Another issue highlighted by the RTI query is that there are many multiplexes and theatres that charge extra money for 3D glasses. Some are collecting Rs 30 or Rs 50. “The sale of these 3D glasses is creating black money. Cinemas in Hyderabad, especially standalone theatres, do not give you proper receipts. Either the authorities should give them a license or allow consumers to carry their own 3D glasses. For Rs 50-100, I can buy a 3D glasses online, instead of paying Rs 50 every time I go to watch a movie in the cinema hall,” argues Gopal.
On the other side of this debate, however, there is an argument that private entities like cinemas and multiplexes are free to deny any person from entering their establishment based on certain conditions. Carrying food or water from outside is one such condition based on which their security guards can stop a person from entering the premises.
If a property owner who provides a service decides to implement a rule that does not unreasonably discriminate against people then they have every right to execute that rule.
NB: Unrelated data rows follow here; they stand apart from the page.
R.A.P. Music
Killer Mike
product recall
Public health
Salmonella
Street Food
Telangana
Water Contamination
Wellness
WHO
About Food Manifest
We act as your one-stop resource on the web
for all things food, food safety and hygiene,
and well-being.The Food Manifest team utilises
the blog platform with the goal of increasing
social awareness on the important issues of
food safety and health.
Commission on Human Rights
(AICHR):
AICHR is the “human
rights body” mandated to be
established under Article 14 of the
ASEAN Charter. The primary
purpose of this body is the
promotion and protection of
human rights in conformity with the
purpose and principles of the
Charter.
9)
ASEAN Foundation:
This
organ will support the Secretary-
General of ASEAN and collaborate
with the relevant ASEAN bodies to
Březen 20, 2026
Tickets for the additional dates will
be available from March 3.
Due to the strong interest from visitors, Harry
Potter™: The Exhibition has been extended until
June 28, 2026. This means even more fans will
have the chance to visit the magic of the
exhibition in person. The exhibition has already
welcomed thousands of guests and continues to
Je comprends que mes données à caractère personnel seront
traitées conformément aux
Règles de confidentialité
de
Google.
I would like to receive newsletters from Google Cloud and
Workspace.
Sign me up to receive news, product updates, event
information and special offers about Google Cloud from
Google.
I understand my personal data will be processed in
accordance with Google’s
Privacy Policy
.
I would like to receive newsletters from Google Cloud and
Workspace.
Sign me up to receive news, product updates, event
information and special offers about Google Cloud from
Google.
“One High Court, namely that of Jammu and Kashmir, had allowed patrons to carry outside food and beverages inside multiplexes. The Multiplex Association of India (MAI) had challenged this order by a petition, and the Supreme Court of India, while admitting the petition of the MAI, has stayed the operation of the order of the J&K High Court,” a recent MAI statement reads.
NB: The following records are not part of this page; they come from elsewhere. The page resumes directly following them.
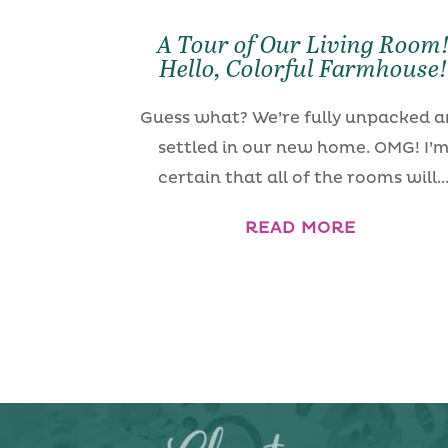
A Tour of Our Living Room
Hello, Colorful Farmhouse
Guess what? We’re fully unpacked 
settled in our new home. OMG! I’
certain that all of the rooms will..
READ MORE
« Older Entries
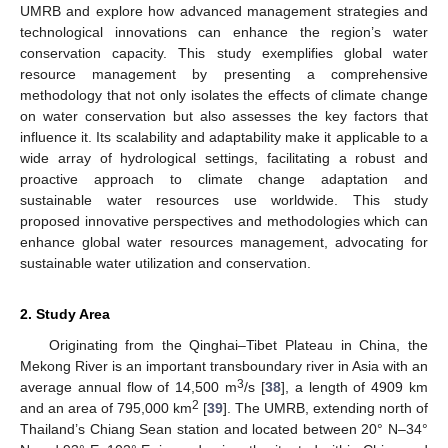
UMRB and explore how advanced management strategies and
technological innovations can enhance the region’s water
conservation capacity. This study exemplifies global water
resource management by presenting a comprehensive
methodology that not only isolates the effects of climate change
on water conservation but also assesses the key factors that
influence it. Its scalability and adaptability make it applicable to a
wide array of hydrological settings, facilitating a robust and
proactive approach to climate change adaptation and
sustainable water resources use worldwide. This study
proposed innovative perspectives and methodologies which can
enhance global water resources management, advocating for
sustainable water utilization and conservation.
2. Study Area
Originating from the Qinghai–Tibet Plateau in China, the
Mekong River is an important transboundary river in Asia with an
3
average annual flow of 14,500 m
/s [
38
], a length of 4909 km
2
and an area of 795,000 km
[
39
]. The UMRB, extending north of
Thailand’s Chiang Sean station and located between 20° N–34°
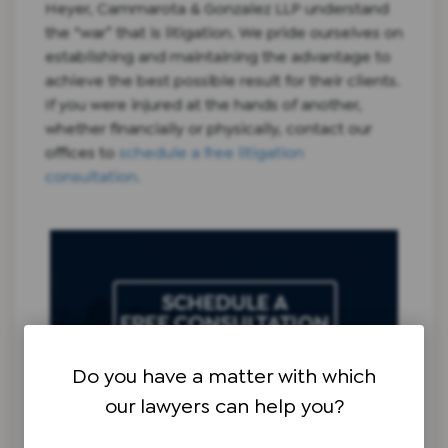
Heyer, Cammarota & Gonzalez LLP understand
the “war” that is litigation. We pride ourselves on
establishing and maintaining the advantage to
achieve the best possible result for their clients.
If you were injured at the hands of another,
whether financially or physically, contact our
offices to
schedule a free litigation
consultation.
Do you have a matter with which
our lawyers can help you?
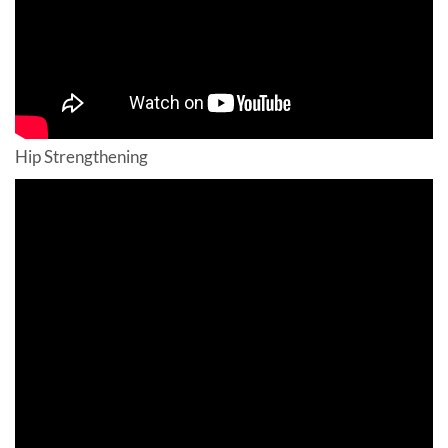
Hip Strengthening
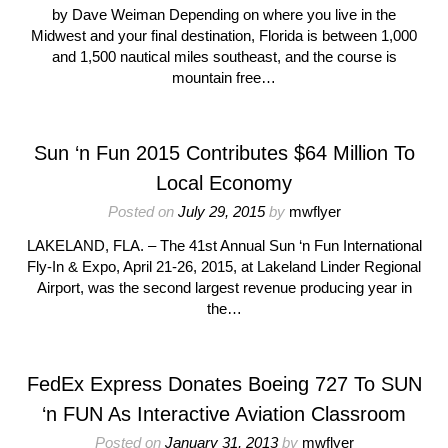
by Dave Weiman Depending on where you live in the
Midwest and your final destination, Florida is between 1,000
and 1,500 nautical miles southeast, and the course is
mountain free…
Sun ‘n Fun 2015 Contributes $64 Million To
Local Economy
Posted on
July 29, 2015
by
mwflyer
LAKELAND, FLA. – The 41st Annual Sun ‘n Fun International
Fly-In & Expo, April 21-26, 2015, at Lakeland Linder Regional
Airport, was the second largest revenue producing year in
the…
FedEx Express Donates Boeing 727 To SUN
‘n FUN As Interactive Aviation Classroom
Posted on
January 31, 2013
by
mwflyer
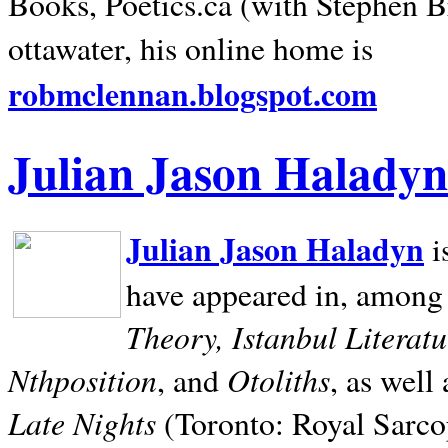
Books, Poetics.ca (with Stephen B
ottawater, his online home is
robmclennan.blogspot.com
Julian Jason Haladyn
Julian Jason Haladyn
i
have appeared in, among
Theory, Istanbul Literat
Nthposition
Otoliths
, and
, as well
Late Nights
(Toronto: Royal Sarcop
“But the conditions of licence issued to cinema halls under the Cinema Regulation Act of 1955, state that their primary business is movie screening and not selling food or beverages. As per these rules, cinemas are restricted from carrying out any other commercial activity besides what the licence is given to them for, which is a movie screening. The business itself, thus, is seemingly illegal, but I didn’t want to touch that point because that would affect the livelihoods,” argues Gopal.
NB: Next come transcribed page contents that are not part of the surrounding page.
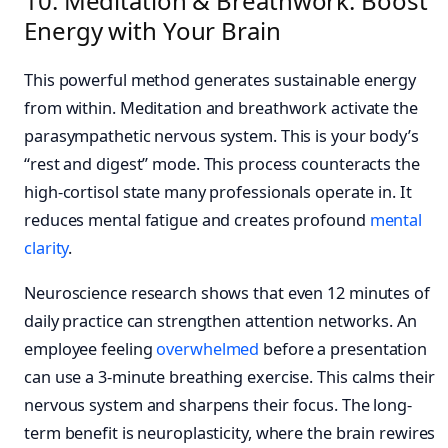
10. Meditation & Breathwork: Boost
Energy with Your Brain
This powerful method generates sustainable energy
from within. Meditation and breathwork activate the
parasympathetic nervous system. This is your body’s
“rest and digest” mode. This process counteracts the
high-cortisol state many professionals operate in. It
reduces mental fatigue and creates profound
mental
clarity
.
Neuroscience research shows that even 12 minutes of
daily practice can strengthen attention networks. An
employee feeling
overwhelmed
before a presentation
can use a 3-minute breathing exercise. This calms their
nervous system and sharpens their focus. The long-
term benefit is neuroplasticity, where the brain rewires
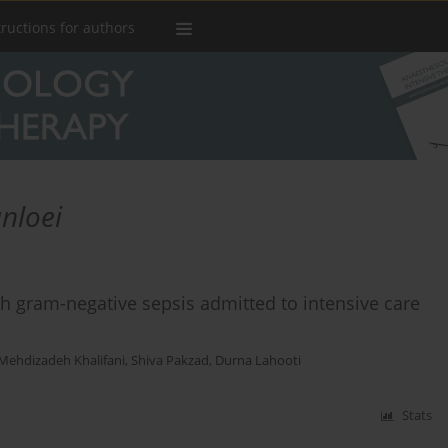
tructions for authors
nloei
th gram-negative sepsis admitted to intensive care
 Mehdizadeh Khalifani
,
Shiva Pakzad
,
Durna Lahooti
Stats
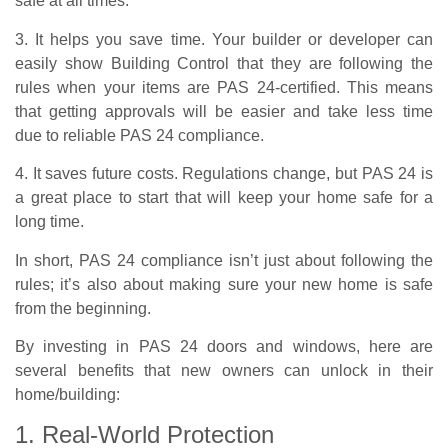
safe at all times.
3. It helps you save time. Your builder or developer can
easily show Building Control that they are following the
rules when your items are PAS 24-certified. This means
that getting approvals will be easier and take less time
due to reliable PAS 24 compliance.
4. It saves future costs. Regulations change, but PAS 24 is
a great place to start that will keep your home safe for a
long time.
In short, PAS 24 compliance isn’t just about following the
rules; it’s also about making sure your new home is safe
from the beginning.
By investing in PAS 24 doors and windows, here are
several benefits that new owners can unlock in their
home/building:
1. Real-World Protection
However, for multiplex and cinema owners, it’s also a question of basic economics.
“Multiplexes operate on slender profit margins. Making money on popcorn to run these high maintenance theatres has been an integral part of the business model across the world for decades,” says a representative of one of India’s leading multiplex chains, speaking to the Times of India last year.
“Accounts for major multiplex chains show that theatres make as little as 5 per cent profits. Food and beverage revenues account for about 25-30 per cent of a multiplex’s operator’s revenues. A dent in that would wipe out even this meagre return and make it unaffordable for multiplexes to remain in business,” he adds.
Then there are questions of entertainment tax, GST on the sale of food and beverages, soaring cost of real estate prices not concomitant with rising ticket prices and growing competition from streaming sites like Netflix and Amazon Prime.
It does seem likely that any resolution to this dispute between consumers and owners will take some more time to arrive. In the meantime, Gopal is ready to take his own water bottle into the cinema hall this weekend and test his stand.